Stored data entries:
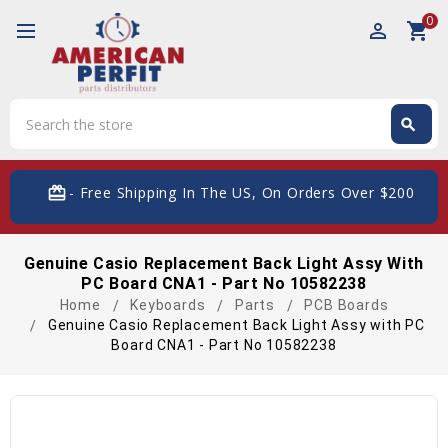
0
perm_identity
shopping_cart
Search
search
Search
card_giftcard
- Free Shipping In The US, On Orders Over $200
Genuine Casio Replacement Back Light Assy With
PC Board CNA1 - Part No 10582238
Home
Keyboards
Parts
PCB Boards
Genuine Casio Replacement Back Light Assy with PC
Board CNA1 - Part No 10582238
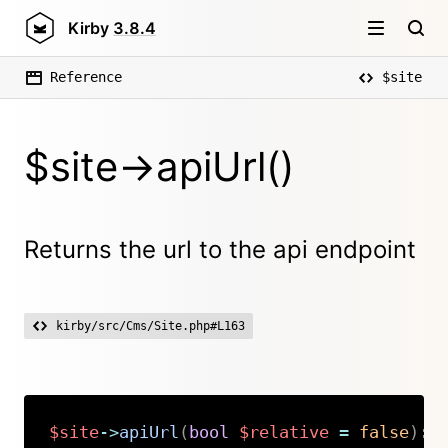
Kirby
3.8.4
Reference
$site
$site->apiUrl()
Returns the url to the api endpoint
kirby/src/Cms/Site.php#L163
$site
->
apiUrl
(
bool
$relative
=
false
)
:
Copy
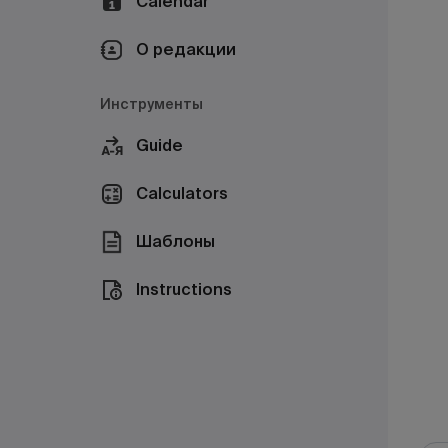
Calendar
О редакции
Инструменты
Guide
Calculators
Шаблоны
Instructions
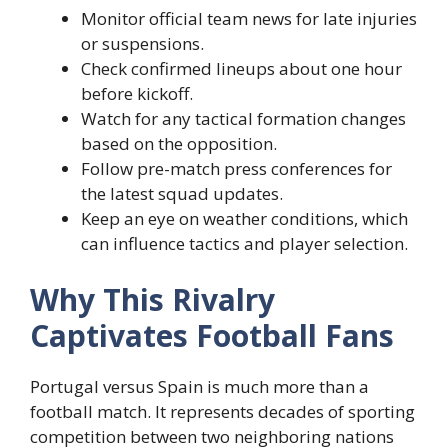
Monitor official team news for late injuries
or suspensions.
Check confirmed lineups about one hour
before kickoff.
Watch for any tactical formation changes
based on the opposition.
Follow pre-match press conferences for
the latest squad updates.
Keep an eye on weather conditions, which
can influence tactics and player selection.
Why This Rivalry
Captivates Football Fans
Portugal versus Spain is much more than a
football match. It represents decades of sporting
competition between two neighboring nations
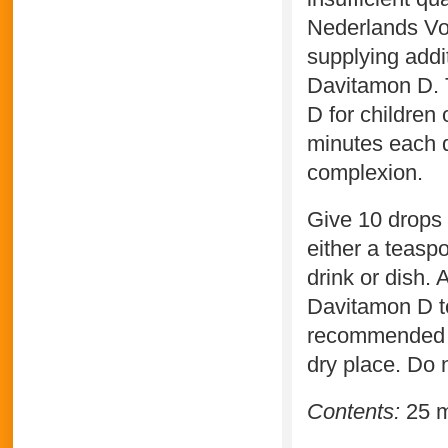
Nederlands Vo
supplying addi
Davitamon D. 
D for children 
minutes each d
complexion.
Give 10 drops 
either a teaspo
drink or dish. 
Davitamon D to
recommended d
dry place. Do n
Contents:
25 m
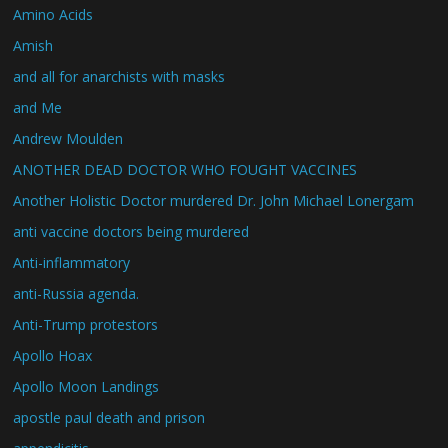
Amino Acids
Amish
and all for anarchists with masks
and Me
Andrew Moulden
ANOTHER DEAD DOCTOR WHO FOUGHT VACCINES
Another Holistic Doctor murdered Dr. John Michael Lonergam
anti vaccine doctors being murdered
Anti-inflammatory
anti-Russia agenda.
Anti-Trump protestors
Apollo Hoax
Apollo Moon Landings
apostle paul death and prison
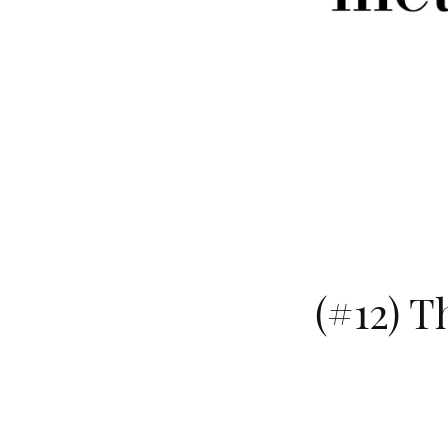
(#12) T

* **To do**
Write down exactly what the lines above say, from the line holding "kirby/src/Cms/Site.php#L163" through the line holding "ANOTHER DEAD DOCTOR WHO FOUGHT VACCINES", and nothing more. Do not copy the pictures.

* **Completed exercise**
kirby/src/Cms/Site.php#L163
$site
->
apiUrl
(
bool
$relative
=
false
)
:
Copy
Calendar
О редакции
Инструменты
Guide
Calculators
Шаблоны
Instructions
Monitor official team news for late injuries
or suspensions.
Check confirmed lineups about one hour
before kickoff.
Watch for any tactical formation changes
based on the opposition.
Follow pre-match press conferences for
the latest squad updates.
Keep an eye on weather conditions, which
can influence tactics and player selection.
Why This Rivalry
Captivates Football Fans
Portugal versus Spain is much more than a
football match. It represents decades of sporting
competition between two neighboring nations
Nederlands Vo
supplying addi
Davitamon D. 
D for children 
minutes each d
complexion.
Give 10 drops 
either a teaspo
drink or dish. 
Davitamon D to
recommended d
dry place. Do n
Contents:
25 m
Amino Acids
Amish
and all for anarchists with masks
and Me
Andrew Moulden
ANOTHER DEAD DOCTOR WHO FOUGHT VACCINES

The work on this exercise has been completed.